St. Peter’s Church is moving to evict Alan Silver from 88 Chambers St. Their dispute dates back to the dark days after Sept. 11, when his store Candy World sat behind soldiers’ barricades for a month.
The conflict was never resolved – so Silver hasn’t paid rent in almost two years. He’s one of hundreds of downtown business owners still struggling after the 2001 terrorist attacks. A group he belongs to, called From the Ground Up, has seen nearly 200 member businesses shut down in his neighborhood.
The church is selling the small five-story building where Candy World is located to developer Joseph Sabbagh for $2.5 million, and wants Silver out. He says he’s entitled to first dibs on the property, and could get funding to buy it if given the chance.
Both sides feel mistreated. Silver thinks his landlord – a church – should show some compassion.
“I don’t really understand the unfairness of this,” he said. “After 9/11, churches from all over the country came down here to help.”
St. Peter’s lawyer thinks Silver is impeding church efforts to raise much-needed funds. He’s facing eviction in sale of bldg. St. Peter’s Church in the Bronx has been battling Candy World owner Alan Silver since 2001 terrorist attack.

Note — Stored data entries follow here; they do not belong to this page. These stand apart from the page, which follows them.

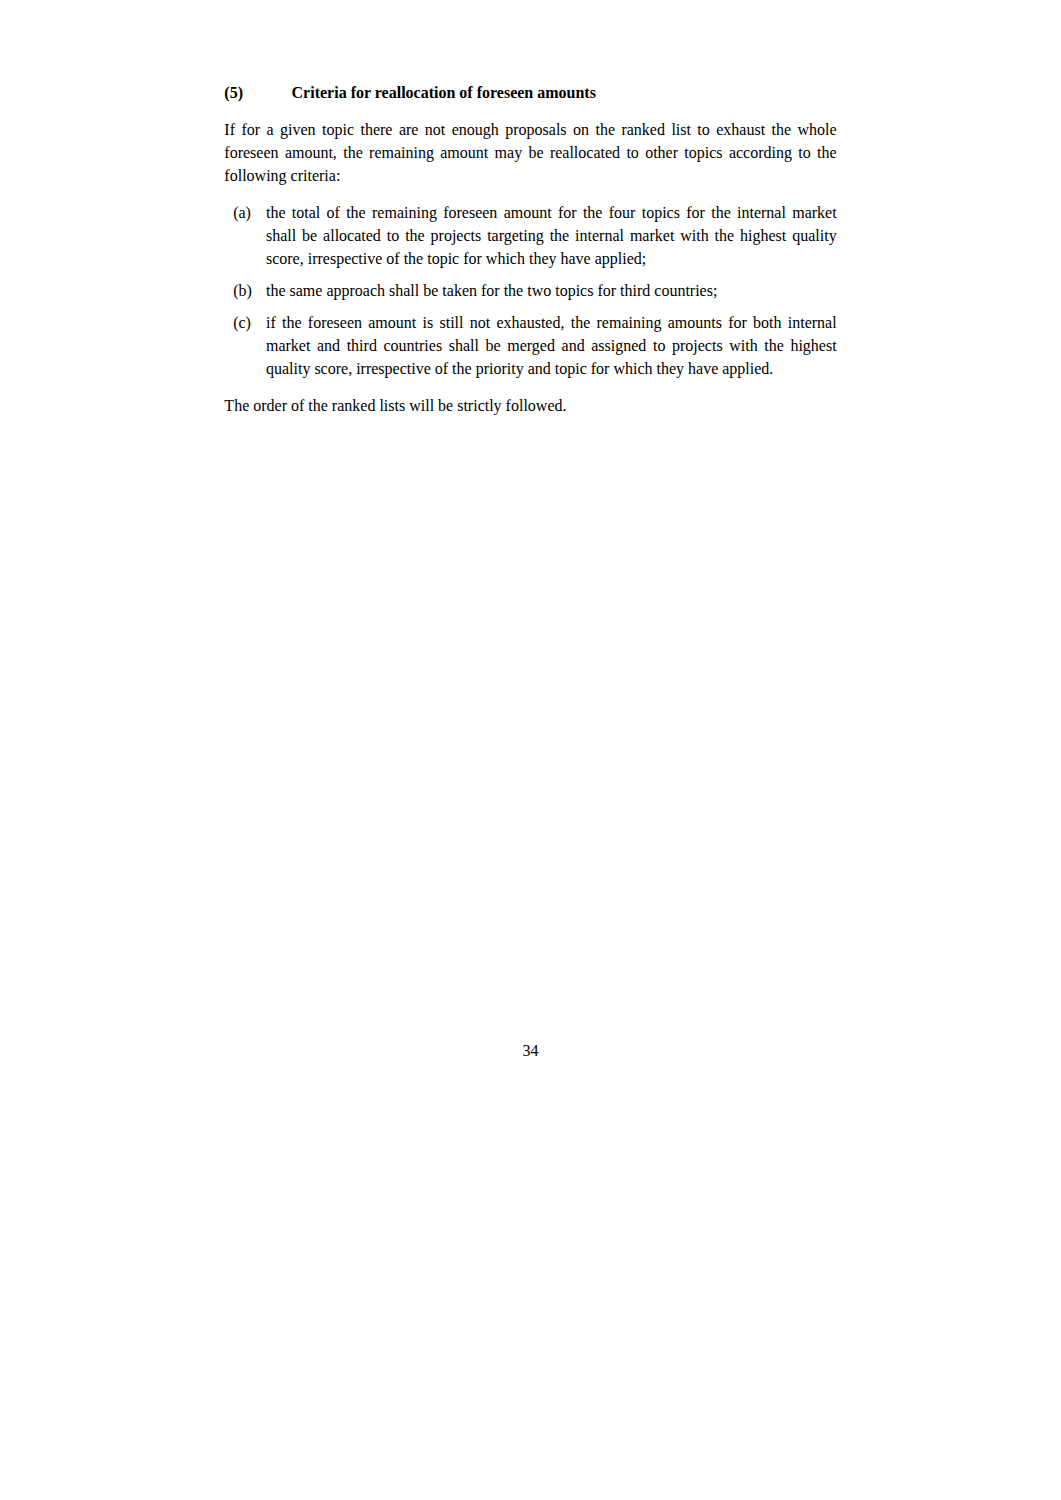(5) Criteria for reallocation of foreseen amounts
If for a given topic there are not enough proposals on the ranked list to exhaust the whole foreseen amount, the remaining amount may be reallocated to other topics according to the following criteria:
(a) the total of the remaining foreseen amount for the four topics for the internal market shall be allocated to the projects targeting the internal market with the highest quality score, irrespective of the topic for which they have applied;
(b) the same approach shall be taken for the two topics for third countries;
(c) if the foreseen amount is still not exhausted, the remaining amounts for both internal market and third countries shall be merged and assigned to projects with the highest quality score, irrespective of the priority and topic for which they have applied.
The order of the ranked lists will be strictly followed.
34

“If he were a decent man, he wouldn’t put the church through this,” said attorney Gerald Ross.
But beyond the angry accusations, there appear to be no villains here – just people who are anxious because money’s tight.
Silver’s got a wife and three small children to support. He doesn’t know how he’ll make it if he gets tossed off Chambers, where he’s worked for 30 years. St. Peter’s is a working-class parish whose rector, the Rev. Marsha Bacon Glover, is a corporate lawyer turned Episcopal priest. The lower Manhattan property was deeded to it in 1811, to serve as a source of income.

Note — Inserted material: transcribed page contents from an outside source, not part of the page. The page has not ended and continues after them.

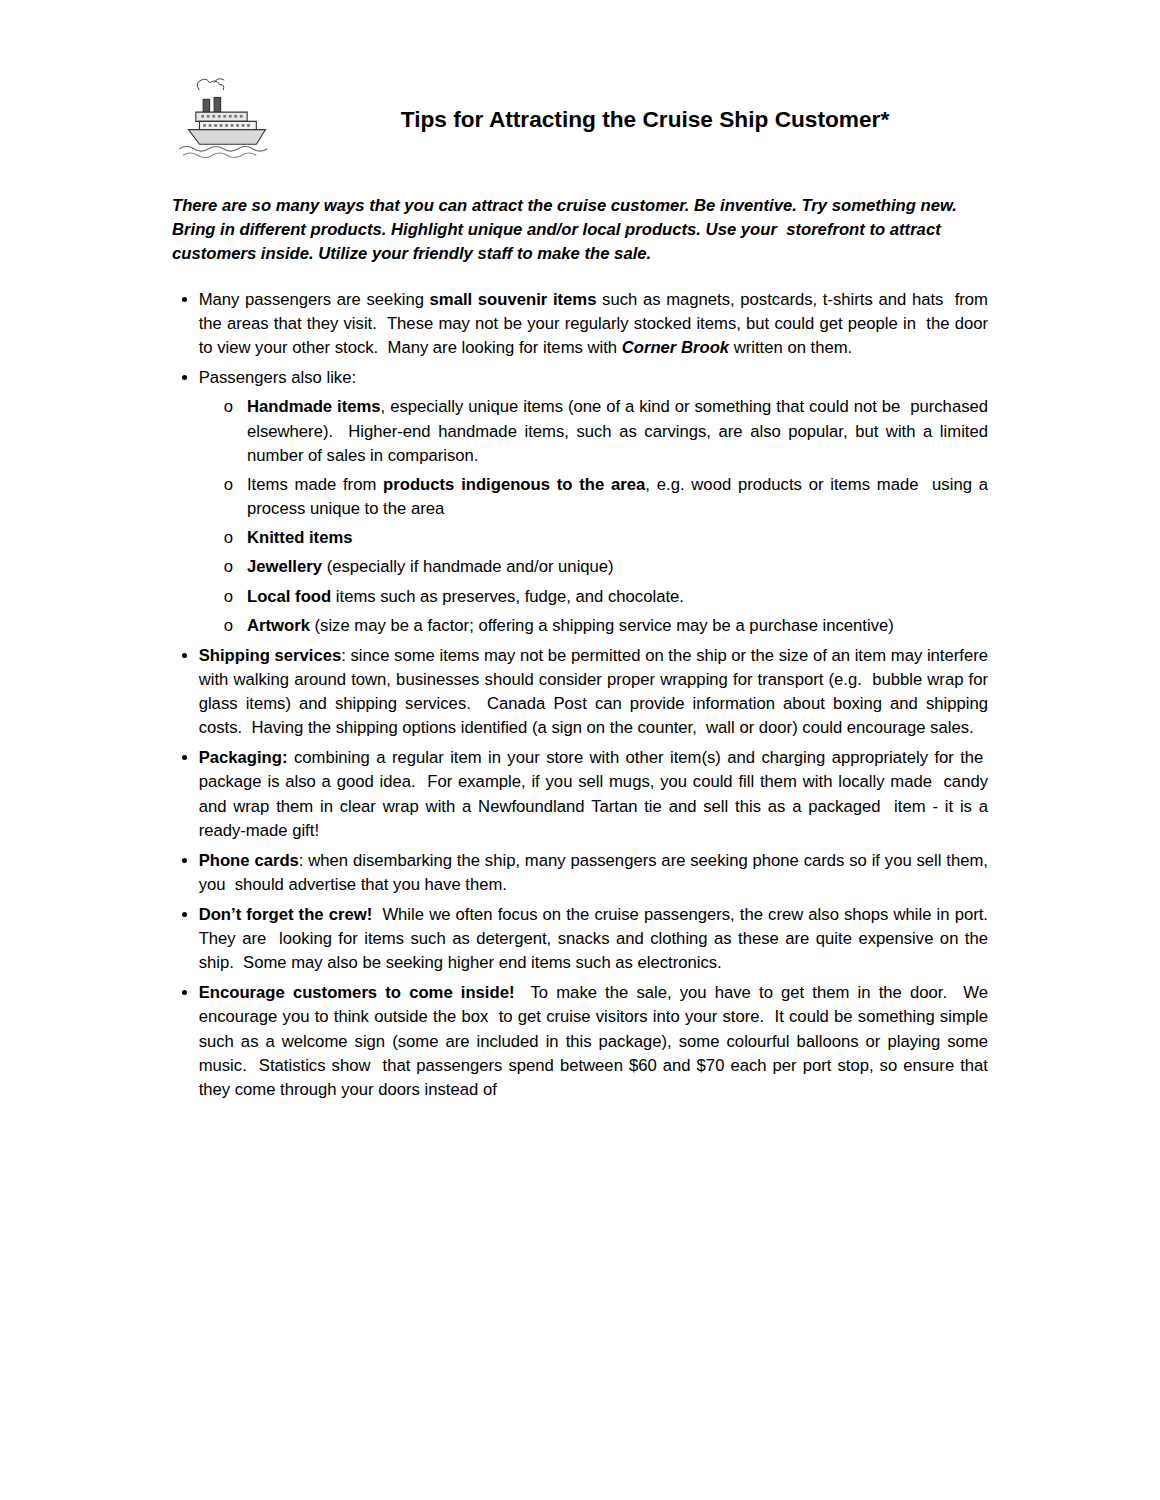Tips for Attracting the Cruise Ship Customer*
There are so many ways that you can attract the cruise customer. Be inventive. Try something new. Bring in different products. Highlight unique and/or local products. Use your storefront to attract customers inside. Utilize your friendly staff to make the sale.
Many passengers are seeking small souvenir items such as magnets, postcards, t-shirts and hats from the areas that they visit. These may not be your regularly stocked items, but could get people in the door to view your other stock. Many are looking for items with Corner Brook written on them.
Passengers also like:
Handmade items, especially unique items (one of a kind or something that could not be purchased elsewhere). Higher-end handmade items, such as carvings, are also popular, but with a limited number of sales in comparison.
Items made from products indigenous to the area, e.g. wood products or items made using a process unique to the area
Knitted items
Jewellery (especially if handmade and/or unique)
Local food items such as preserves, fudge, and chocolate.
Artwork (size may be a factor; offering a shipping service may be a purchase incentive)
Shipping services: since some items may not be permitted on the ship or the size of an item may interfere with walking around town, businesses should consider proper wrapping for transport (e.g. bubble wrap for glass items) and shipping services. Canada Post can provide information about boxing and shipping costs. Having the shipping options identified (a sign on the counter, wall or door) could encourage sales.
Packaging: combining a regular item in your store with other item(s) and charging appropriately for the package is also a good idea. For example, if you sell mugs, you could fill them with locally made candy and wrap them in clear wrap with a Newfoundland Tartan tie and sell this as a packaged item - it is a ready-made gift!
Phone cards: when disembarking the ship, many passengers are seeking phone cards so if you sell them, you should advertise that you have them.
Don’t forget the crew! While we often focus on the cruise passengers, the crew also shops while in port. They are looking for items such as detergent, snacks and clothing as these are quite expensive on the ship. Some may also be seeking higher end items such as electronics.
Encourage customers to come inside! To make the sale, you have to get them in the door. We encourage you to think outside the box to get cruise visitors into your store. It could be something simple such as a welcome sign (some are included in this package), some colourful balloons or playing some music. Statistics show that passengers spend between $60 and $70 each per port stop, so ensure that they come through your doors instead of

The two sides went to a mediator a couple years ago, but to no avail. Silver said the last time he sent the church a rent check, it was returned – so he stopped trying.
When he set out to learn the candy business after losing a garment industry job, he weighed 160 pounds. In six months, he’d taste-tested his way to 220. In the quiet shop where he cooks up treats in big chocolate vats and a nut-roasting machine, he recalled crowds that lined up at lunch – before Sept. 11. Many customers worked at the World Trade Center.
Silver went to city court yesterday with lawyer Adam Leitman Bailey to ask that the eviction case be dismissed. The candyman looked up and noticed another member of From the Ground Up on a bench in front of him. Her landlord is trying to evict her, too.